--- DATA EXCERPT Enclosed Below ---

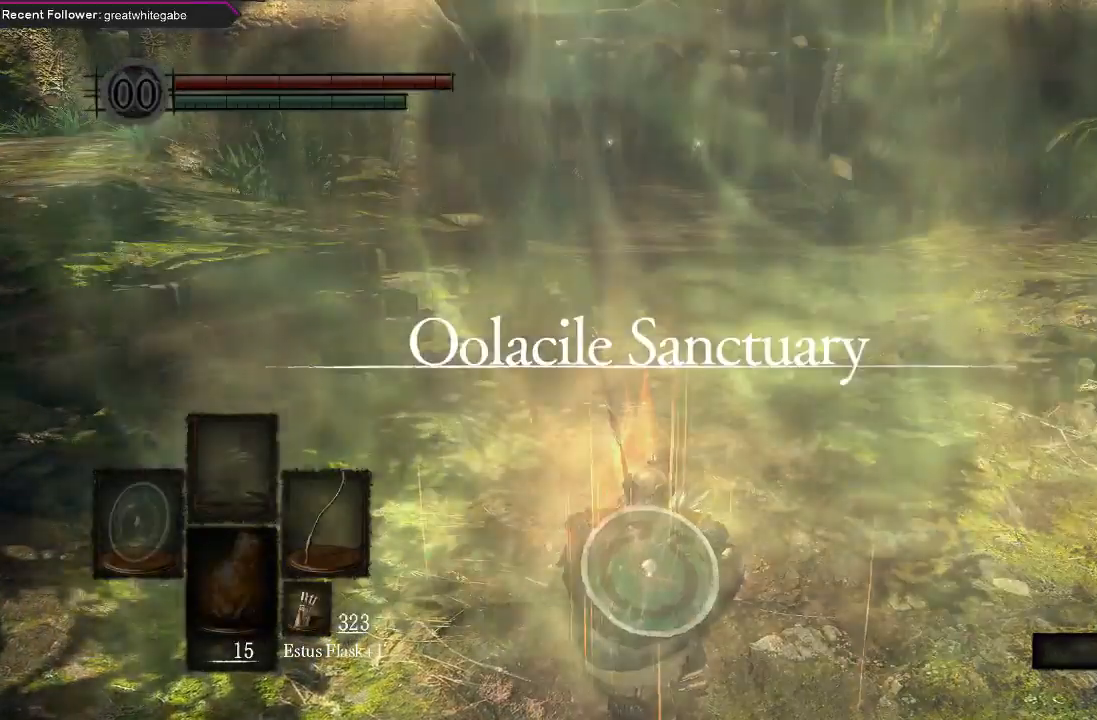
{"buttons": [], "left_stick": "center", "right_stick": "center", "events": []}
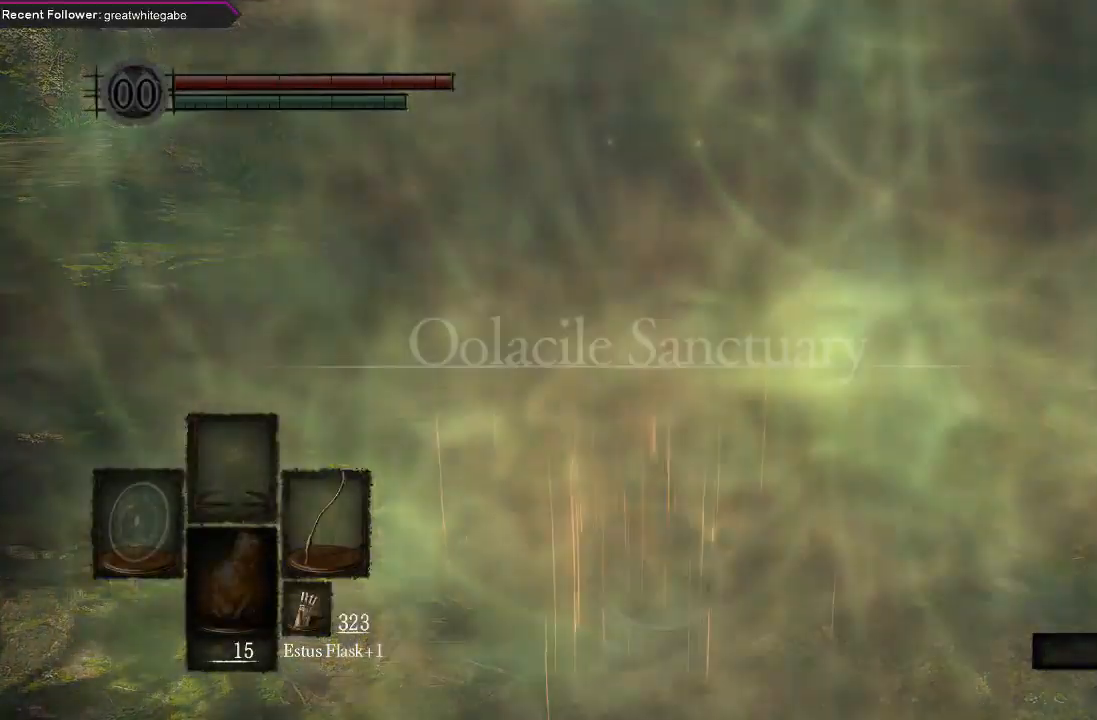
{"buttons": [], "left_stick": "up-right", "right_stick": "center", "events": [[300, "left_stick", "up-right"]]}
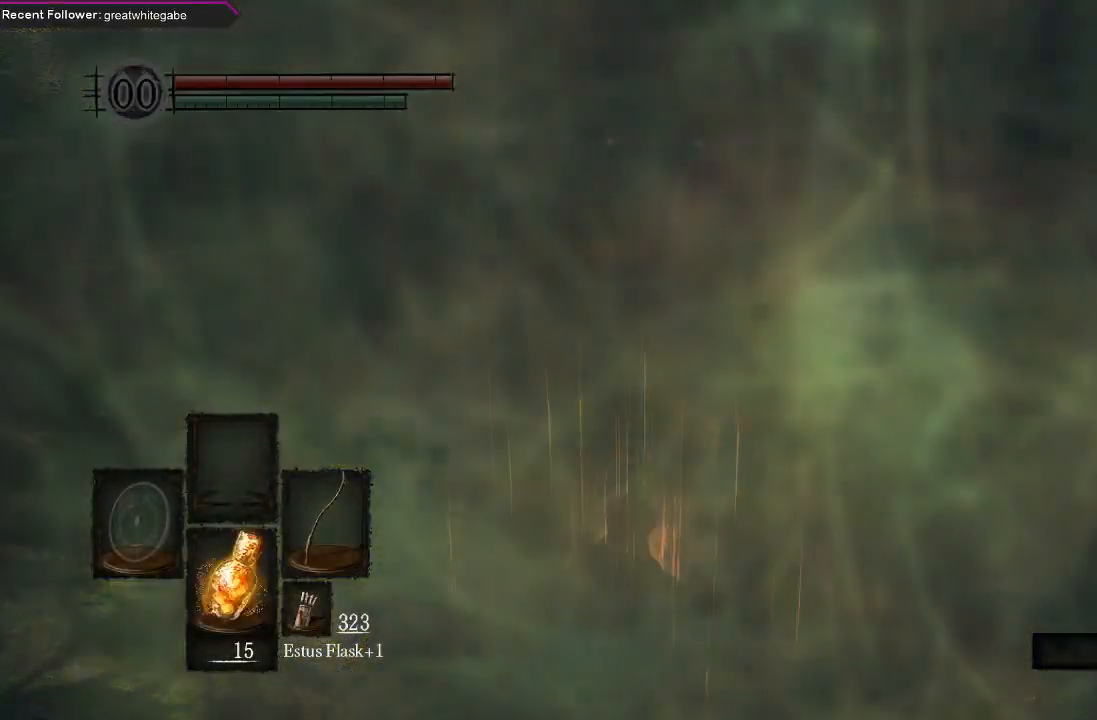
{"buttons": [], "left_stick": "up-right", "right_stick": "center", "events": []}
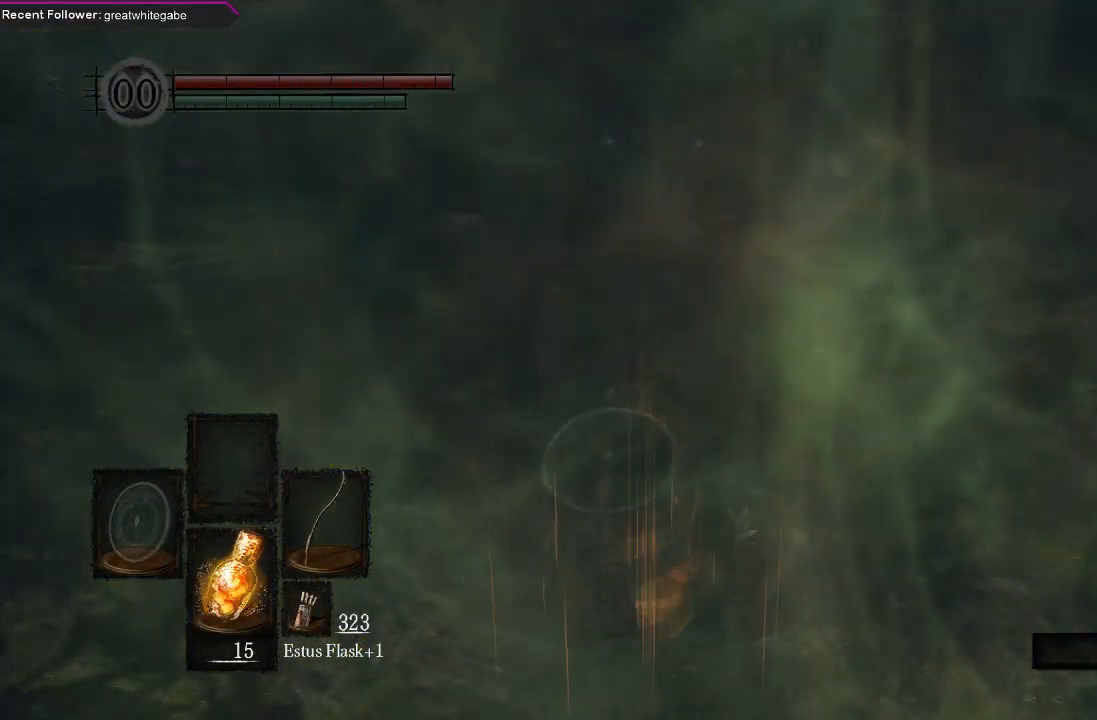
{"buttons": [], "left_stick": "up-right", "right_stick": "center", "events": []}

--- End of Enclosed DATA EXCERPT ---

*PROMPT*
Output everything in the material exactly. Pictures stay out of it.

*RESPONSE BELOW*
{"buttons": [], "left_stick": "center", "right_stick": "center", "events": []}
{"buttons": [], "left_stick": "up-right", "right_stick": "center", "events": [[300, "left_stick", "up-right"]]}
{"buttons": [], "left_stick": "up-right", "right_stick": "center", "events": []}
{"buttons": [], "left_stick": "up-right", "right_stick": "center", "events": []}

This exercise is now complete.